◆ Tasks for this exercise:
(1) Revise the Ravens draft preview from "For much of" to "just be chilling.", using "relaxing" in place of "chilling".
(2) Which four quarterbacks does the Ravens draft preview name as likely first-round picks this year?

◆ Document segment:
For much of the first round of tonight's draft, the Ravens' front office executives, coaches and scouts in the team's new-and-improved draft room will just be chilling.

General Manager Eric DeCosta hasn't decided whether he'll allow food in yet, but the atmosphere will be relaxed as they watch the TV like everyone else.

But as the Ravens' pick at No. 22 draws closer, the room will grow a little quieter. The phone, or multiple phones may start ringing, with trade offers. The mood will change quickly.

There are a variety of factors that will affect who the Ravens pick at No. 22 (or elsewhere). Here are some those inside the room and fans may be watching for:

1. Where the quarterbacks go

Every year, the quarterbacks shape the draft. If teams are going to trade up, it's generally to grab one. DeCosta has basically advertised that he'd like to trade back. If a team wants to get a quarterback at No. 22, they could approach Baltimore with an offer. There are four likely first-round quarterbacks this year: Oklahoma's Kyler Murray, Ohio State's Dwayne Haskins, Missouri's Drew Lock and Duke's Daniel Jones.

If a quarterback hungry team doesn't draft one with their first pick, they could trade back into the first round and give Baltimore their early second-round pick in return. Some teams behind Baltimore, such as Oakland, the Los Angeles Chargers, Green Bay Packers or even the New England Patriots, could draft a young signal-caller.

◆ Dataset extract:

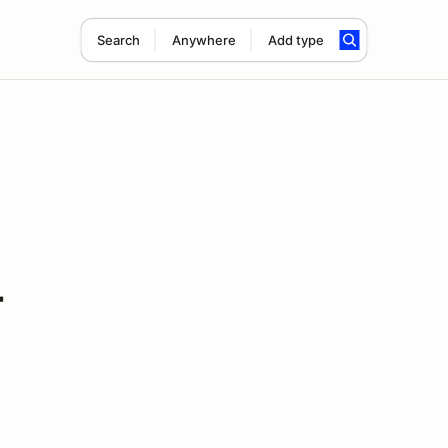
Search
Anywhere
Add type
-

◆ Responses to the exercise:
(1)
For much of the first round of tonight's draft, the Ravens' front office executives, coaches and scouts in the team's new-and-improved draft room will just be relaxing.

(2) Oklahoma's Kyler Murray, Ohio State's Dwayne Haskins, Missouri's Drew Lock and Duke's Daniel Jones.